Escuta, vamos fazer um contrato*...
‘Existem críticos honestos? Sim. Nesse instante abro um suplemento cultural em que um crítico fala mal de um romance. Imediatamente acode-me a pergunta: qual será o preço dessa independência? Mulher, ele deve ter; carro, também; todos os apetrechos tecnológicos, também; uma editora, se for um escritor, também. A minha conclusão é a seguinte: deve ser um homem livre. Revejo a minha conclusão, troco a dúvida pela certeza, é de fato um homem livre. O que é um homem livre nesse meio?’
Mariel Reis (marielreis@ig.com.br)
Os maiores narradores brasileiros escolhidos garantem-me conforto. Porque o meu lugar, excluído do hall das excepcionalidades, é junto dos escritores menores da língua (o meu e o da grande maioria dos escritores que também não estão lá). O que, em mim, se traduz quase que fielmente: a minha estatura não me permite uma afirmação em contrário. Tenho um metro e sessenta. Escapei por pouco de me tornar um anão ou um duende ou um desses seres saídos da ficção de Tolkien. E ser um escritor menor não é um pecado tão grande quanto ser um péssimo escritor. Há companhias ilustres nesse interregno. Por exemplo, a do poeta Manuel Bandeira com quem sempre se pode trocar figurinhas, jogar conversa fora e bater pernas por aí para não se cansar da paisagem.

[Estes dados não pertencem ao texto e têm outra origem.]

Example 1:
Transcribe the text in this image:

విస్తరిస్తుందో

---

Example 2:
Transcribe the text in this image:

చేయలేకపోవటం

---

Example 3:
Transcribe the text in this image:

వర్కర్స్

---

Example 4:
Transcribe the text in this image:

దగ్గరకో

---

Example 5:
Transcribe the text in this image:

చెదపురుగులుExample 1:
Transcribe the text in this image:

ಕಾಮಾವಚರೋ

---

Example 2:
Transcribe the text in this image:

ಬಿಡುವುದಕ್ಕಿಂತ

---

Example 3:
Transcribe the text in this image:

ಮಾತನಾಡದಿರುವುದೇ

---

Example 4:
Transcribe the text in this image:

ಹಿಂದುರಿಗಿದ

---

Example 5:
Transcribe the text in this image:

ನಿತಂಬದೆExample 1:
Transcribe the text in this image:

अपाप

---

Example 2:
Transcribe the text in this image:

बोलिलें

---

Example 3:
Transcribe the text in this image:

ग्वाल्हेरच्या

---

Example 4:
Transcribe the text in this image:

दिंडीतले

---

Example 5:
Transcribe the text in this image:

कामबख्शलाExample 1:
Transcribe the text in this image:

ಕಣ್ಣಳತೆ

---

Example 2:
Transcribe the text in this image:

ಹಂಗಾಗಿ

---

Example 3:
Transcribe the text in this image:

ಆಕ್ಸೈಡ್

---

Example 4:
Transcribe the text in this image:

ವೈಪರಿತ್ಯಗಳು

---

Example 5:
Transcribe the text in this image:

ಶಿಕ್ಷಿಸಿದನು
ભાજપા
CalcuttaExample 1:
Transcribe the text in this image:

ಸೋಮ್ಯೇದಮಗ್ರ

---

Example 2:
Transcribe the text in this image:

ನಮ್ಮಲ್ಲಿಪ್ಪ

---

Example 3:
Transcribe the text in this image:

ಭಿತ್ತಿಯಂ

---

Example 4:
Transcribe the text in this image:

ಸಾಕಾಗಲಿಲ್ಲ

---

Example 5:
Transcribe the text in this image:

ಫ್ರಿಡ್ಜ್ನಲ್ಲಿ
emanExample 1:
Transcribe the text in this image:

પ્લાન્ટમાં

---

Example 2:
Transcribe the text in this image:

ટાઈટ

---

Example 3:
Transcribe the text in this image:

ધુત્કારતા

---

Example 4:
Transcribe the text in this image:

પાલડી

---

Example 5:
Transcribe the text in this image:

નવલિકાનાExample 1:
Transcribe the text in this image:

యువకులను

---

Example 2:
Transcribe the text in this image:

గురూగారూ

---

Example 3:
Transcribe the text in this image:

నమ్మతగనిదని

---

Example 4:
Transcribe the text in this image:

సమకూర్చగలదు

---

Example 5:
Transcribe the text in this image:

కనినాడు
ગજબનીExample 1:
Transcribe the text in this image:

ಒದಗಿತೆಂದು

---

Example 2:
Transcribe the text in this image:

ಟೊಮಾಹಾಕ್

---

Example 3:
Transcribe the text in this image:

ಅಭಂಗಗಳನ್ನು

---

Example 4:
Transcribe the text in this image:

Hoje a crítica distingue de quem vai falar mal. Se está em uma grande editora o romance nunca estará mal escrito. É um romance sujo. Um eufemismo que bem empregado não arranha reputações, não impede tanto o crítico quanto o escritor de se tornarem amigos e nem que se degenere a relação social que ambos mantêm. Contudo, se o livro é publicado por uma pequena editora, destas que apostam em nomes desconhecidos, sem preparadores de texto famosos ou todo o aparato que transforma os autores em verdadeiras cebolas, babau. O que em uma grande editora é qualidade, ali, vira, instantaneamente, em defeito ou incompetência. A narrativa em que se tentou um efeito suspensivo torna-se inacabada; o intencionalmente sujo é mal escrito e por aí vai. As barbaridades são alinhadas como se o escritor fosse um quadrúpede e escrevesse com o lápis na boca ou pressionasse as teclas do computador com o nariz. Se há humor, em um livro de editora menor, ele destoa, é excessivo; quando na OUTRA é apetrecho narrativo atraente consoante as necessidades técnicas do romance. Viram?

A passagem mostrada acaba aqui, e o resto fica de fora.